Нагота девушки подчёркивалась атласной лентой на шее и чёрными шёлковыми чулками с кружевными подвязками. Викторин спокойно прошла к кушетке мимо ошарашенных зрителей, томно потянулась, и — щёлк пальцами — пророчество сбылось! Сбылось не по желанию художника, сбылось само по себе — просто потому что должно сбыться.
Девушка из плоти и крови, из теста, замешанного на здоровой наследственности и зверином инстинкте заманить в ловушку и поймать добычу покрупнее, поупитанней, исчезла. Нет-нет, я, пожалуй, немного спешу. Необходимо было ещё материализовать в пространстве несколько капель краски, которые под улюлюканье и хохот слуг преисподней упали с кисти на холст.

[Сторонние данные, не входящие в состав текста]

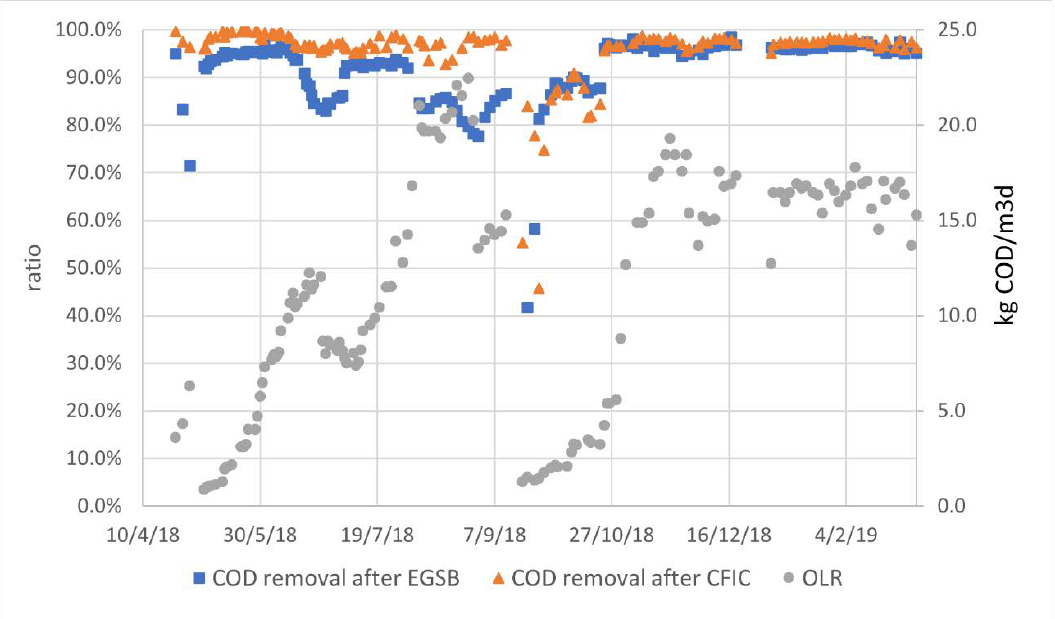
Figure 8. Organic loading rate and sCOD removal efficiency of the HyVAB operation.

Именно тот самый момент, когда на холсте были обозначены привычные к мужским ласкам нежные розовые соски ходовой бабёнки, можно считать началом светлого будущего. Не такого уж и светлого, впрочем. Будущего, в котором закончилась судьба земной гризетки Викторин и началась судьба великолепной, торжествующей и отвратительной «Олимпии», идеальной богини нового витка человеческой цивилизации, нового, гораздо более искреннего, естественного и циничного мира идеальной мещанской морали, зарождающейся эпохи торжества лавочников, где всё продаётся — товары, мечты, совесть, любовь; эпохи, которая могучей поступью шагает из столетия в столетие, которая и в двадцать первом веке задаёт тон нашей жизни. Хотя, конечно, сейчас появились уже богини, вернее — антибогини, и покруче гризетки Викторин.
«Никогда и никому ещё не приходилось видеть что-либо, более циничное, чем эта „Олимпия“, — негодовала критика. — Это — самка гориллы, сделанная из каучука и изображённая совершенно голой, на кровати. Её руку как будто сводит непристойная судорога… Серьёзно говоря, молодым женщинам в ожидании ребёнка, а также девушкам я бы советовал избегать подобных впечатлений».
Но мы с вами обратимся к истории не Олимпии, а Викторин, обычной девушки из народа. У неё ведь было много достоинств — чем-то всё-таки она сумела заинтересовать будущих гениев французской живописи. И, как у всякого живого человека, проблем у неё тоже хватало.